Abbiamo lasciato Molins da quasi un giorno e già si sente l'odore del mare. Davanti a noi vediamo le prime luci della capitale, la nostra capitale che andiamo a liberare. Gli invasori sono in guerra da tanti, troppi anni. Neanche so da quanti. I miei genitori mi dicono che ancora dovevo nascere quando è iniziata, i miei compaesani armati accanto a me e lo spirito dei miei fratelli morti sul Montjuic, mi dicono che ancora non è finita. La nostra terra ci è andata di mezzo, come al solito. Siamo una cultura millenaria, il nostro regno un tempo era un impero, secondo solo per grandezza a quella Roma dalla quale tutti discendiamo e che fondò le nostre città chissà quanto tempo fa. Eppure questi bastardi ci hanno trasformato in una colonia, una terra di mezzo, da contendersi con i francesi. Credo che definire la cosa umiliante sia ben poco.
Ed è forse quell'orgoglio ferito, prima ancora della fame, che spinge tanti uomini sui sentieri della guerra, con la falce in mano ed i muli carichi di provviste. Veniamo dalla campagna, dalla terra dei castelli, dalla patria dei Goti. Fra i sentieri ripidi ci facciamo coraggio, perché a breve vedremo la meta, perché oltre la montagna c'è la capitale e nella capitale ci sono invasori, servi e lacché di Re Filippo e oltre il ventre squarciato degli invasori ci sta la repubblica, la libertà.

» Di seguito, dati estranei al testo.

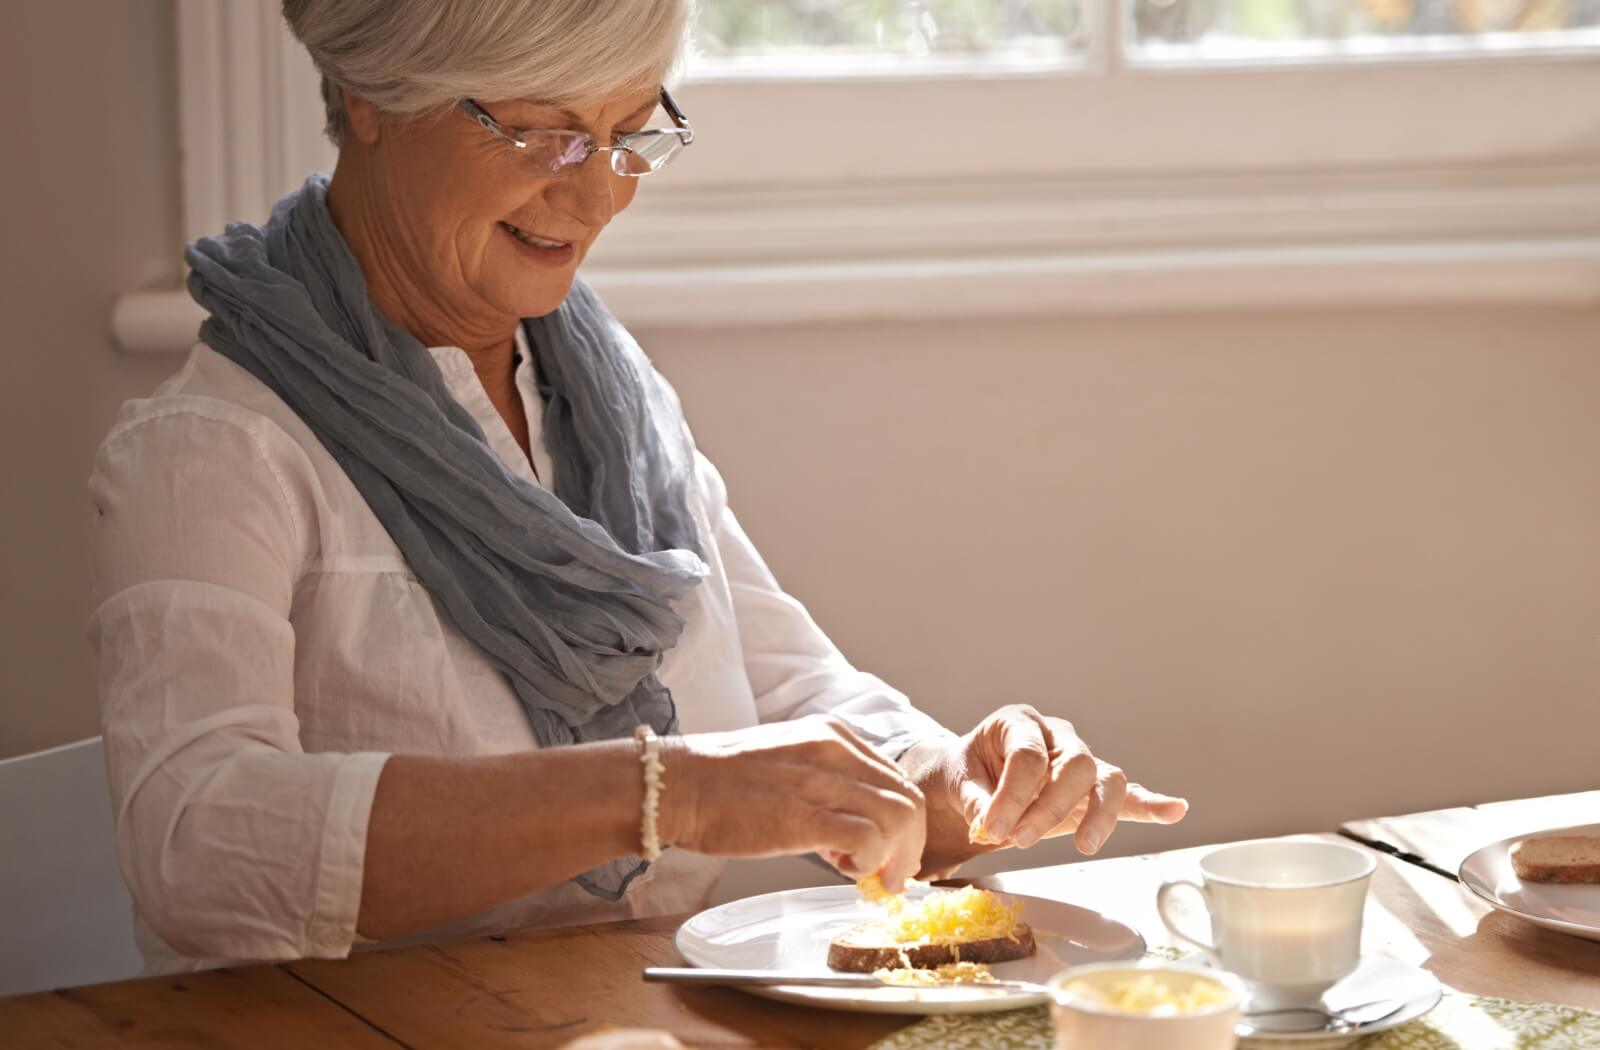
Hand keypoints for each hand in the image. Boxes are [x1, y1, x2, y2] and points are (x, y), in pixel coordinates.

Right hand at [662, 715, 925, 892]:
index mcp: (833, 736)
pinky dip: (868, 862)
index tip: (892, 853)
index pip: (896, 779)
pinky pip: (868, 840)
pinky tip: (843, 869)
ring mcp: (821, 780)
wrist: (676, 785)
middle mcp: (835, 750)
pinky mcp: (804, 815)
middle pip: (908, 799)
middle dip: (910, 846)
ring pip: (898, 818)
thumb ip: (826, 788)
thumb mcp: (788, 765)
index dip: (903, 823)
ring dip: (893, 857)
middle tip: (891, 876)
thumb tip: (854, 832)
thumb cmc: (722, 784)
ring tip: (864, 875)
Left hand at [900, 705, 1186, 875]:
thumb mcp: (958, 782)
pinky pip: (1126, 794)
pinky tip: (1174, 810)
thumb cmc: (968, 775)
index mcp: (1018, 723)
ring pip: (1105, 778)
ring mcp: (1079, 761)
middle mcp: (1056, 736)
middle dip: (1051, 806)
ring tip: (1085, 845)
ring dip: (1099, 814)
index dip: (1012, 795)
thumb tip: (989, 824)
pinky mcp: (1091, 790)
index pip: (1028, 755)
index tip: (992, 829)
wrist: (973, 781)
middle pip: (1075, 764)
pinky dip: (1150, 804)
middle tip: (1021, 840)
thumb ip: (974, 800)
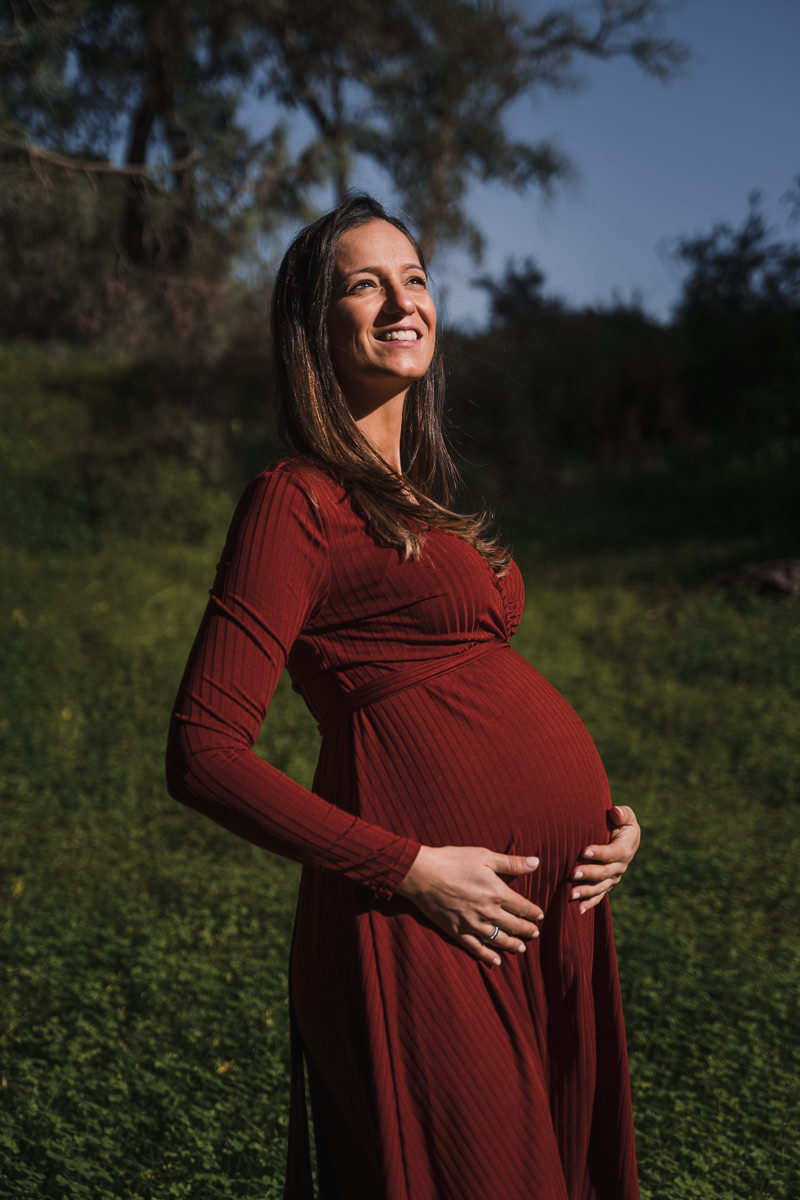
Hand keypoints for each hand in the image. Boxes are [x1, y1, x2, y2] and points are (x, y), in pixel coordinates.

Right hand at [396, 845, 543, 966]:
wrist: (422, 874)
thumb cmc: (453, 861)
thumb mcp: (485, 856)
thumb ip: (512, 863)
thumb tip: (536, 862)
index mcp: (497, 893)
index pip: (523, 907)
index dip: (533, 913)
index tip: (540, 916)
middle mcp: (488, 912)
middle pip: (514, 926)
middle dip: (527, 930)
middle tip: (534, 933)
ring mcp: (472, 924)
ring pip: (499, 940)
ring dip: (512, 945)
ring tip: (521, 948)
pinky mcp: (457, 931)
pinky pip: (476, 948)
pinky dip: (487, 956)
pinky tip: (495, 961)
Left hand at [570, 805, 640, 913]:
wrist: (623, 836)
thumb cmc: (620, 822)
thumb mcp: (625, 815)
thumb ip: (622, 813)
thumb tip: (616, 812)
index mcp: (625, 848)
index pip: (614, 852)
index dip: (600, 853)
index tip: (584, 851)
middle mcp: (620, 866)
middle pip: (605, 872)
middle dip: (589, 874)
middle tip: (572, 874)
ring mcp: (613, 877)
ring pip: (600, 887)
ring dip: (586, 891)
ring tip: (571, 894)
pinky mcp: (606, 884)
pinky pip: (599, 896)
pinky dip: (589, 903)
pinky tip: (578, 910)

Veniamo da tutte le comarche della nostra Aragona liberata, sforzandoci di credere di andar contro il nostro destino, facendo finta di non sapere che incontreremo altri uomini, soldati come noi, che come noi combattono per il loro paese. Ci sforzeremo di pensare che cadranno sotto i colpi delle nostre falci senza fare troppe storie, proprio come a giugno cadono le spighe di grano. Ed in ognuno di loro non vedremo un contadino come noi mandato a morire da un tiranno invasore. Guarderemo quei bastardi negli occhi e sapremo che ognuno di loro è Re Filippo, ognuno di loro è l'invasore, la testa coronata che deve cadere ed irrorare le nostre terre con il suo sangue. Perché i regimi, quelli si, cadono sotto un buon colpo di falce.
Arriva la sera. Ecco che il mare già ci saluta.